Trigger warnings for discussion of rape and suicide.
When she was eight years old, Dina Nayeri’s mother began to be harassed by members of Iran’s Revolutionary Guard and morality police. It wasn’t long before thing got so bad that she packed up her two children and fled Isfahan. The Ungrateful Refugee is a blend of memoir and nonfiction that recounts Nayeri’s experiences as a young refugee, with additional narratives from other refugees from Iran who looked to Europe and the United States as safe havens only to go through years of brutal hardship and callous bureaucracy. It should come as no surprise that this book is full of righteous anger at the way refugees are treated by the Western world. This is absolutely a book for our times.

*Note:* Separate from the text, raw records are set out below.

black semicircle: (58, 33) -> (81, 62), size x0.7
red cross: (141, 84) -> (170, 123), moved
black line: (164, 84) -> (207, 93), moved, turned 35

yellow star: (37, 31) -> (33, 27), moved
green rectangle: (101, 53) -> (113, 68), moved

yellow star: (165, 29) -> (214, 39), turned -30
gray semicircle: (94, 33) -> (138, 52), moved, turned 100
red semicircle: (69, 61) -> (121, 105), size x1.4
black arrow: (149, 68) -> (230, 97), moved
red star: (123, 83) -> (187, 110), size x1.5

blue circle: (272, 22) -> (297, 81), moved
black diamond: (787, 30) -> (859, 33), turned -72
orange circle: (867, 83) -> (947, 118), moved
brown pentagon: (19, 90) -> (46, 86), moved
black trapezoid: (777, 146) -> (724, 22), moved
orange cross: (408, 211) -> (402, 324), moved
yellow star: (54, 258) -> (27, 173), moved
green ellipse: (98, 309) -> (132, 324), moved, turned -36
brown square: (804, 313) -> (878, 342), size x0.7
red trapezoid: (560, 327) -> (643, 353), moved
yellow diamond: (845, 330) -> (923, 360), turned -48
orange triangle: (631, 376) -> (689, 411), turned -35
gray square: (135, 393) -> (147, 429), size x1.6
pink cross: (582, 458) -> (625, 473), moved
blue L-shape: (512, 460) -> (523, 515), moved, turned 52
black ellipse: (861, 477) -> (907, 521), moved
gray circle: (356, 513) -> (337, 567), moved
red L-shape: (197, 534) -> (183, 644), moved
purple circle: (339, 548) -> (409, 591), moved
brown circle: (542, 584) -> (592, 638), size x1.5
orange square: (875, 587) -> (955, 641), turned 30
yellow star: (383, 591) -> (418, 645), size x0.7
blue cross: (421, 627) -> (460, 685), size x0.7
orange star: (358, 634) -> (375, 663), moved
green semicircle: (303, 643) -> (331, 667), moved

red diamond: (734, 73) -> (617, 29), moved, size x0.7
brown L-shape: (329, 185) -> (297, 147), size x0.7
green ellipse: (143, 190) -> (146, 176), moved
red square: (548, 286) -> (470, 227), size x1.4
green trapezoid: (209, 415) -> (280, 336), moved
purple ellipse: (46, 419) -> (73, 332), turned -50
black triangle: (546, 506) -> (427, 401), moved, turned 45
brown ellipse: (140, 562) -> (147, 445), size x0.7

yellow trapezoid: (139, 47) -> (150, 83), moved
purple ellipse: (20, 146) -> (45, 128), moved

As Nayeri relates her experiences as a refugee and, later, naturalized American citizen, she frequently returns to the same ideas. First, there is the fear of being displaced and the shame of having to beg for food, shelter, and safety. Nayeri shows us how humiliating and confusing it is to be a refugee. Many refugees have to navigate not only different languages they may not know well, but also completely different ways of looking at the world. Which leads to the second themes: fundamental misunderstandings and casual cruelty by the bureaucrats who handle requests for asylum. Lastly, Nayeri calls out Western nations who compound the misery of refugees by making things as difficult as possible in a time of growing global instability and rising nationalism.
Anyone who has been paying attention to the plight of refugees will be familiar with the stories told by refugees seeking asylum. They are fleeing not just police harassment, like Nayeri’s mother, but also torture, rape, and death threats. I would have thought that anyone with a heart would immediately open the gates for people who cannot “go back.” Nayeri, however, raises a point that had never occurred to me. One of her contacts, an asylum “fixer” in Amsterdam, talks to Nayeri about how refugees (especially Iranian and Middle Eastern refugees) communicate in very different ways from the Dutch, the British, and the Americans. Where the Westerners want facts, dates, and documents, refugees are often unable to provide these for a variety of reasons. Some of these reasons are because of trauma. There is ample research on how trauma can affect memory that apparently has not reached the bureaucrats in the asylum offices. Some of these reasons are cultural. Nayeri notes that Iranian culture and language are high-context cultures (though she doesn’t use this terminology). In high-context cultures, there is a lot more subtext, layers of meaning, an indirect communication. Western cultures tend to be the opposite; everything has to be said to be understood. The fixer spends most of his days coaching Iranians in how to talk to Westerners in order to be understood and win their asylum cases. It was heartbreaking and fascinating all at the same time.
Nayeri closes The Ungrateful Refugee with something of a resolution to her own identity struggles. Most of her life, Nayeri had to repeatedly transform herself in order to get along in the vastly different environments in which she found herself. She tried to be a dutiful daughter in Iran. In America, she worked desperately hard to get into an Ivy League college and get the hell out of Oklahoma. As an adult, she sought a way to reconcile all of her selves. At last, in the last chapters, she talks about how she has reclaimed her Iranian heritage…but also became a powerful (and published) voice for refugees.
I hope that many readers pick up and share The Ungrateful Refugee, especially in the United States. We have, as Nayeri and others mention, a society that has “gotten ours” and feels a need to close the metaphorical gates behind ourselves. I agree with Nayeri that we should open the borders. I agree with Achebe, whose essay collection, The Education of a British-Protected Child is quoted by Nayeri: “I do not see that it is necessary for any people to prove to another that they build cathedrals or pyramids before they can be entitled to peace and safety.” And, above all, I hope that the millions of people who are currently seeking refuge can find a safe place to call home at last.
I received a free copy of this book from the publisher via Edelweiss for review consideration.